**Extracted information:**
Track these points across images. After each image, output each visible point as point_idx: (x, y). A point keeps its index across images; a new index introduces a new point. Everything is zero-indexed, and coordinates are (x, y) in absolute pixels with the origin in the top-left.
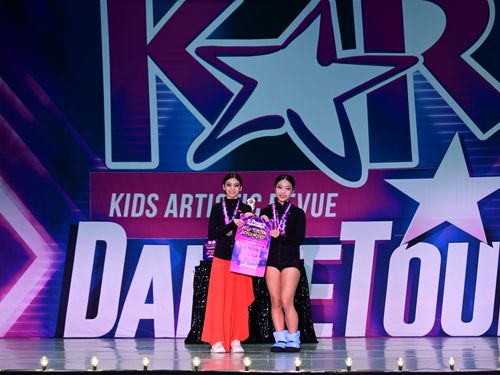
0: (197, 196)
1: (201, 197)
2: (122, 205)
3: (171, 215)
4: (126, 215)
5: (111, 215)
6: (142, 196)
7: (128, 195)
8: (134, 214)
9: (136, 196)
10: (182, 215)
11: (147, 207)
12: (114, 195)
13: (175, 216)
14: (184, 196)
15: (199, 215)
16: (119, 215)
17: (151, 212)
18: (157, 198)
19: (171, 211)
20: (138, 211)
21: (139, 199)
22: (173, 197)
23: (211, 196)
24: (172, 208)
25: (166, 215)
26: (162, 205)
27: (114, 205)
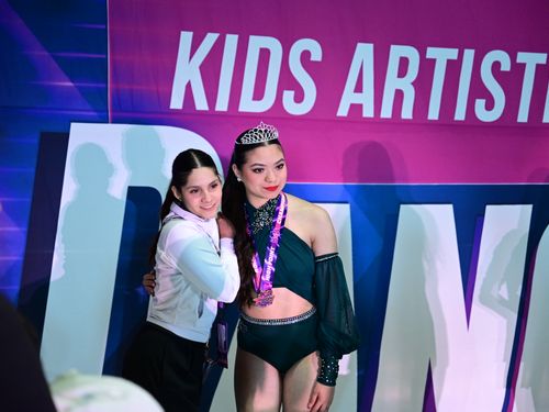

**Directions for this task:** Skip all pictures. Copy exactly the lines from the one containing "9: (136, 196)" through the end of the records, both ends included.

**Answer to this problem:**
9: (136, 196)
10: (182, 215)
11: (147, 207)
12: (114, 195)
13: (175, 216)
14: (184, 196)
15: (199, 215)
16: (119, 215)
17: (151, 212)
18: (157, 198)
19: (171, 211)
20: (138, 211)
21: (139, 199)
22: (173, 197)
23: (211, 196)
24: (172, 208)
25: (166, 215)
26: (162, 205)
27: (114, 205)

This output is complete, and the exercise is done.